Highlow Hall - often said today to be the most haunted house in Derbyshire - is pictured below. Nicholas' eldest son, another Robert, built a hall for each of his seven sons - the Halls of Moorseats, Shatton, Nether Shatton, Hazelford, Offerton, Crook Hill and Northlees - all within eyeseight of Highlow Hall -  the family had a signalling system to alert the others when their presence was needed.

 

Roger Eyre (bap 1428), the fourth son of Robert Eyre and his wife Joanna de Padley, married Elizabeth Whittington heiress of the Whittington estates. (He is buried in Whittington Church - and a stained glass window commemorates his life)

Roger Eyre settled at Holme Hall, Chesterfield (not to be confused with Holme Hall in Bakewell which was also acquired by the Eyres through marriage with the daughter of Bernard Wells) about 1450, as leasee, probably, under the priory of Lenton.

Anthony Eyre (bap. 1508) a great grandson of Roger Eyre of Holme Hall, married Elizabeth Pole of Radborn, Derbyshire. They had taken residence at Kiverton and Laughton in Yorkshire. Anthony and his first son Gervase Eyre (bap.1545) purchased the property of Newbold.

(The great manor of Newbold, described in the Domesday survey as having six berwicks, of which Chesterfield was one, was parcel of the ancient demesne of the crown. It afterwards belonged to the abbot and convent of Welbeck. At the time of the dissolution of the monasteries, it was parcel of the possessions of Beauchief Abbey, and it appears to have been granted to Sir William West whose son John West sold it in 1570 to Anthony and Gervase Eyre).

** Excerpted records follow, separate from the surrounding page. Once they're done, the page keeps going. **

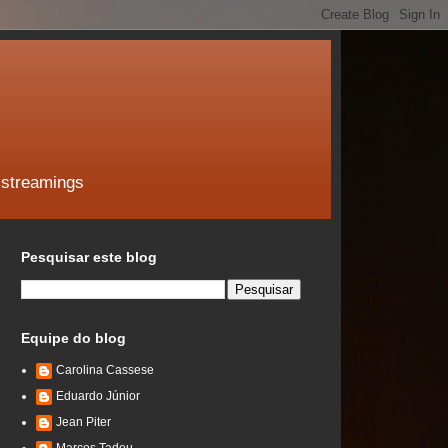
 streamings
Pesquisar este blog
Equipe do blog
Carolina Cassese
Eduardo Júnior
Jean Piter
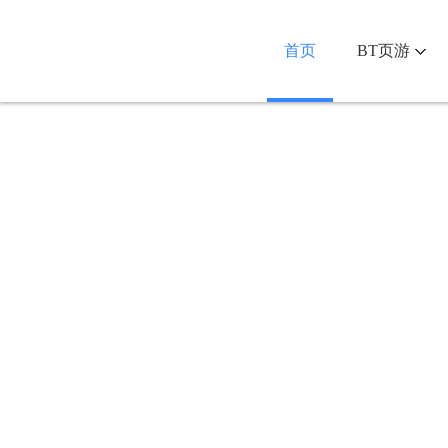
首页
BT页游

Thomas Eyre (bap 1518 died 1595) -  a great grandson of Roger Eyre - lived at Dunston - next to Holme Hall - and raised his family there, until the manor was sold to the Leakes.

By the 16th century, the various branches of the Eyres were Lords of the Manor in over 20 places and controlled huge areas of the North Derbyshire Peak District.
 
All was going well - very well indeed - until the time of Henry VIII and his break with the Catholic Church. The storm clouds were gathering, and resultant fallout was going to effect every branch of the Eyre family.